Recently I offered an “argument” about what conservative males find attractive about Sarah Palin — her attractiveness — and I provided some “evidence” by reference to the parallels between pretty female candidates and women sideline reporters with two XXs (Chromosomes, you creeps! Get your mind out of the gutter!). I made the claim that Bachmann’s support rested more on her craziness than her beauty, but then I found this. I am recalibrating my argument…..

But I want to push the analogy further, and ask — who gives a f*#k about the Iowa Straw Poll? Why, when Michele Bachmann wins, do they drop confetti? Don’t they usually wait to the convention for that? Winning the votes of 4,000 Iowans now gets you what American GIs had to fight the Battle of the Bulge for? Is ticker tape that much cheaper these days, that we can just use it wily-nilly?

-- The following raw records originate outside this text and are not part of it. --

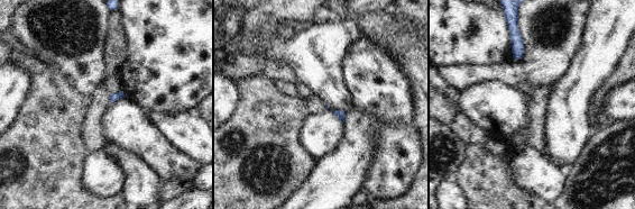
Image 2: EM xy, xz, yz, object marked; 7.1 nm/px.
what lies round it
inspect(em, planes, letters, same)

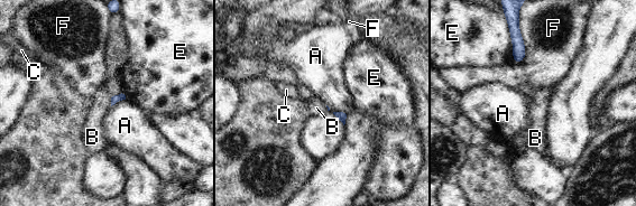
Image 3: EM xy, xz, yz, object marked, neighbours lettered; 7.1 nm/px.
accept()
A, B, C, E and F are other cells; border along (112, 96), (110, 105) in image 3; no lettered piece goes on from it

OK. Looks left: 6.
an open end
inspect(3d, 2 µm, image 1, (155, 320))

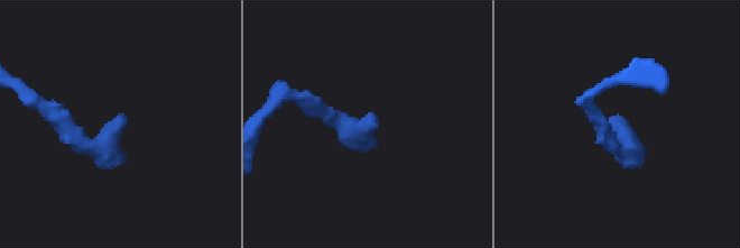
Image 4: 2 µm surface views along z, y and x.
inspect(em, xz, step 8, letters, image 4, (123, 122))

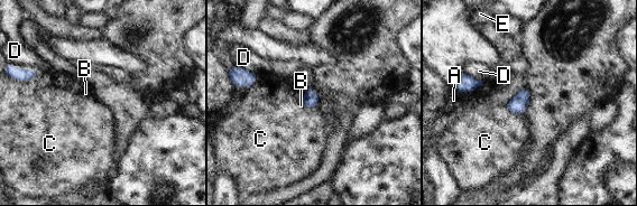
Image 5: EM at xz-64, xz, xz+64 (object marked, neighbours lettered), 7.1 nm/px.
cut it another way
inspect(em, planes, letters, same)

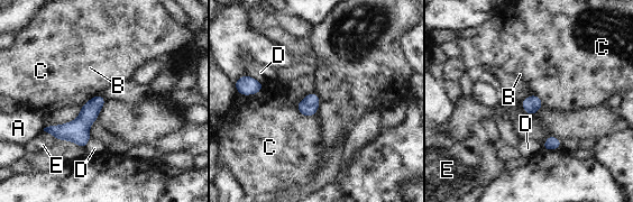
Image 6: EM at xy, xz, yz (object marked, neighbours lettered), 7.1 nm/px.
accept()
A, B, C, D and E are other cells; border along (263, 82), (258, 92), (239, 95) in image 6; none of them fits

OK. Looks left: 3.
long arm stops here
inspect(3d, 2 µm, image 1, (76, 215))

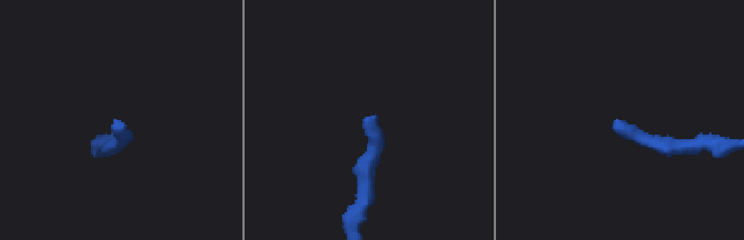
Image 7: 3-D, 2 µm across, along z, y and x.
inspect(em, planes, letters, image 7, (374, 119))

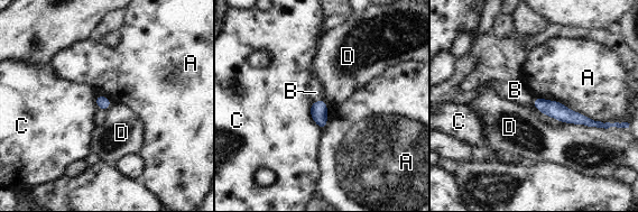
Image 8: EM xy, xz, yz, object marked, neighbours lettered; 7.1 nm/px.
90 nm wide
accept()
A, B, C and D are other cells; runs along (535, 101), (566, 116), (600, 125) in image 8; no lettered piece goes on from it

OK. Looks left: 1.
stop(no edits, rest unchecked)

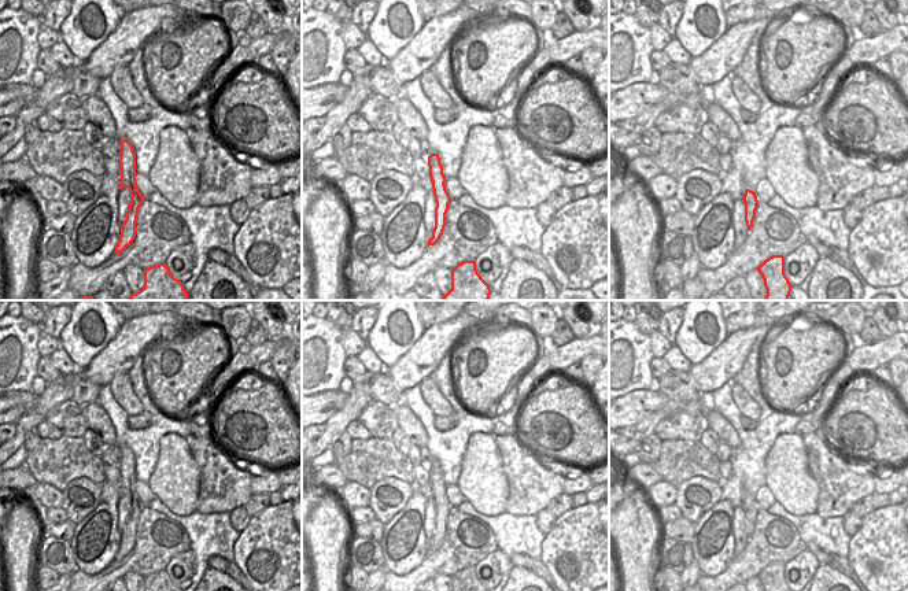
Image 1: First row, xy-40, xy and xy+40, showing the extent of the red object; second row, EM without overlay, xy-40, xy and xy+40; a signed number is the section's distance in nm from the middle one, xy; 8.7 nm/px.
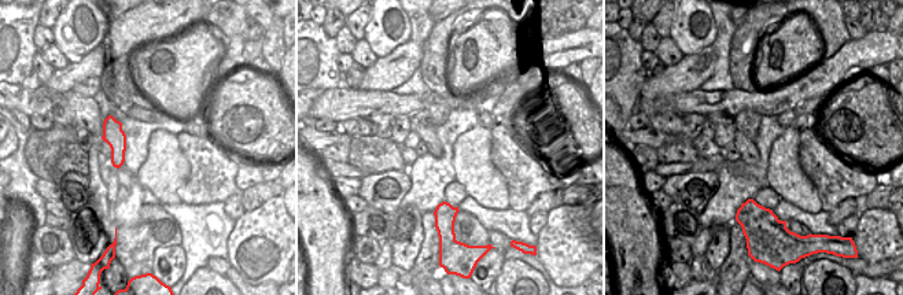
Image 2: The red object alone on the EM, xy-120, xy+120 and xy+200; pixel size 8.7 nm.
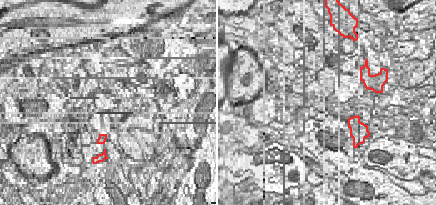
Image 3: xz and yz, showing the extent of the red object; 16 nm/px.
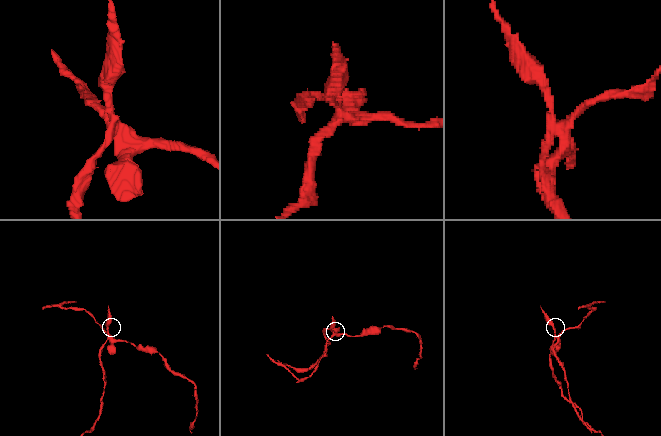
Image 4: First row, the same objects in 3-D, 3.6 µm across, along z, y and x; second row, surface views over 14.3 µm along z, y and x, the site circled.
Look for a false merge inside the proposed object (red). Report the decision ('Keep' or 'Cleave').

I realized that a similar thing is happening on the NFL football field. It used to be that before a game the announcer would simply introduce the visiting team, it would run out, and everyone would boo. Then the announcer would raise his voice and cheer for “YOUR [insert city and mascot].” Everyone would cheer. And then they would play a football game. At the Super Bowl, though, they would bring giant inflatable helmets and place them in front of the tunnel to the locker rooms. They would shoot off fireworks when the teams came out. This added to the pageantry (wc?), the significance (wc?) of the ultimate game, the fight for the championship.

Now everyone has got an inflatable helmet for every regular season game. For all I know they use it in the preseason. It’s exactly like dropping confetti at the Iowa Straw Poll, a game that doesn’t mean a thing (unless you are Tim Pawlenty). Why is everything So Very Important Now so that we are all spent, jaded and unimpressed by the final contest? Seriously, unless someone’s nipple slips out, I just don’t care. (Don’t get any ideas, Romney. That was metaphorical.)

The same thing is going on at kids’ birthday parties. (Stay with me.) When I was a kid, the only place you found a bouncy house was at the State Fair. These were not available on an everyday basis, in your Personal Home. Maybe this is just Southern California, but there is a guy down the street with three kids who has a bouncy house three times a year in his backyard for every birthday. At my house, we put out some folding chairs in the backyard for the parents and turn on the sprinkler. The kids love it, but they are young. I know I am about two years away from a total meltdown when my son begins to demand a temporary rollercoaster be set up to mark the anniversary of his passing through my wife’s cervix. It’s just a birthday (straw pool, regular season game, etc)! I just want to understand this phenomenon.